▶ [Source document]

Aumake’s Asia Strategy Flourishes With Strong Results Amidst Pandemic Recovery and Inbound Tourism Surge

After the lean pandemic years, the Asia-focused goods and services provider Aumake (ASX:AUK) is reaping the top-line benefits of its revised strategy, ahead of the expected return of droves of Chinese visitors to Australia.

Listed on the ASX under the ticker AUK, Aumake recently reported revenue of $16.8 million for the December 2023 half, a 726% improvement on the previous period. Aumake’s net loss also declined 2%, to $1.36 million.

As a specialist premium Australian goods and services provider to the Asian market – notably China – the ASX listed, Parramatta-based Aumake (AUK) is tackling the market gap via its ‘brand incubation’ model. This is based around Hunter Valley wine and the region’s other offerings.

In August last year the Chinese government accorded Approved Destination Status to Australia, opening the way for inbound tourism to resume. While guided tours are yet to return in earnest post-pandemic, Australian and Chinese tourism research forecasts 1.45 million Chinese visitations in 2025 – above the pre Covid levels of 1.4 million.

In 2028,1.89 million Chinese visitors are expected.

While the opportunities are compelling, there’s also there’s a clear need for more immersive and cohesive ways to expose Asian visitors to the best products and experiences the country has to offer.

Last November Aumake entered a non-binding agreement with the Hunter Valley-based Petersons Wines – the company’s first entry into the Australian wine industry.

Last month, the parties sealed the deal with the creation of a joint venture company, Hunter Valley Wine and Tourism Alliance Pty Ltd.

 “This foundation will integrate tourism, wine and shopping into a cohesive experience, setting a new standard in the industry,” says Aumake co-founder and managing director Joshua Zhou.

This partnership draws on Aumake’s “direct and effective” connections to the Chinese market.

“By driving innovation and fostering long-term growth, we are set to transform the landscape of the Australian wine industry and its connection with Asia, especially China,” Zhou says.

The tie-up enables a curated exposure to Petersons’ premium drops for Asian visitors – including its $200-a-bottle Back Block shiraz – but the venture goes well beyond wine quaffing.

As part of its broader ambitions, Aumake proposes a Hunter Valley-centred  marketplace to facilitate bookings (including customised tours) and showcase the region’s charms. The winery will host the Hunter Valley Gallery which will showcase wine and wine-related products.

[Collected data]

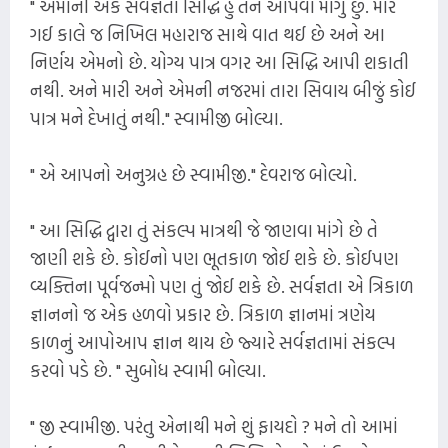
" એમાંની એક સર્વજ્ઞતા સિદ્ધિ હું તને આપવા માગું છું. મારે
ગઈ કાલે જ નિખિલ મહારાજ સાથે વાત થઈ છે અને આ
નિર્ણય એમનો છે. યોગ્ય પાત્ર વગર આ સિદ્ધિ આપી શકાતી
નથી. અને મારી અને એમની નજરમાં તારા સિવાય બીજું કોઈ
પાત્ર મને દેખાતું નથી." સ્વામીજી બોલ્યા.
" એ આપનો અનુગ્રહ છે સ્વામીજી." દેવરાજ બોલ્યો.
" આ સિદ્ધિ દ્વારા તું સંકલ્પ માત્રથી જે જાણવા માંગે છે તે
જાણી શકે છે. કોઈનો પણ ભૂતકાળ જોઈ શકે છે. કોઈપણ
વ્યક્તિના પૂર્વજન્મો પણ તું જોઈ શકે છે. સર્વજ્ઞતા એ ત્રિકાળ
જ્ઞાનનો જ એક હળવો પ્રકાર છે. ત્રિકાળ જ્ઞાનમાં ત્રણેય
કાળનું આપોઆપ જ્ઞાન થાય છે જ્યારે સર્વજ્ઞતામાં સંકલ્પ
કરવો પડે છે. " સુબોધ સ્વામી બોલ્યા.
" જી સ્વામીજી. પરંતુ એનાથી મને શું ફાયદો ? મને તો આમાં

▶ [Activity list]
A. Print the passage of the Aumake article that begins at the words "In 2028,1.89 million" and stops after the words "Alliance Pty Ltd.".
B. Proceed with the Aumake article from the point where it stops.
This data is separate from the Aumake article.

▶ [Responses per task]
A.
In 2028,1.89 million Chinese visitors are expected.

While the opportunities are compelling, there’s also there’s a clear need for more immersive and cohesive ways to expose Asian visitors to the best products and experiences the country has to offer.

Last November Aumake entered a non-binding agreement with the Hunter Valley-based Petersons Wines – the company’s first entry into the Australian wine industry.

Last month, the parties sealed the deal with the creation of a joint venture company, Hunter Valley Wine and Tourism Alliance Pty Ltd.

B.
Aumake is partnered with Grand Australia International Pty Ltd (GAT), which provides customised group and private tours for Chinese tourists in Australia. GAT is a key operator in the sector, having handled more than 50,000 tourists annually before the pandemic hit.

In calendar 2024, Aumake expects to open five company-branded stores in Australia, as well as one in Auckland.

Meanwhile, the company attributed the December-half revenue uptick to bolstered sales to its partner and major shareholder, Hong Kong’s HK Huibeijia Brand Manage Co (HKH).

HKH operates both online and physical stores across China. The latter includes 30 flagship stores, with access to up to 1000 more.

Aumake also continues to sell product – including premium seafood, red meat and health supplements – through its WeChat app.

For the full financial year, Aumake targets a 40% revenue increase and a 40% plus margin, as the benefits of the company’s inbound tourism strategy become apparent.

Given Aumake’s slender December end cash balance of $1.688 million – albeit 21% higher than previously –  the ability to access capital remains crucial. In its “emphasis of matter” in its half-year review, Aumake’s external auditor notes a material uncertainty about  the company’s ability to continue as a going concern.

However the board is confident of accessing further capital as required, given the company’s large shareholder base and is sound reputation with the Chinese community.

In November last year the company raised $1.48 million from new and existing institutional and sophisticated shareholders.

In late February this year, Aumake secured a further $2 million of debt funding from an unnamed  “strategic shareholder”, to its subsidiary Newera Australia Pty Ltd.

Aimed at bolstering Aumake’s supply chain capacities, the deal sees the investor emerge with a 49% Newera stake, with Aumake retaining 51%.

The two-year loan is interest-free in the first year, with the second year’s interest at a margin to the RBA’s cash rate. This premium will be negotiated on a “best endeavours” basis.

The Aumake board believes that given the current poor climate for equity raising, debt is a “more prudent and less dilutive” source of funding.

For investors, a case of opportunity in adversity?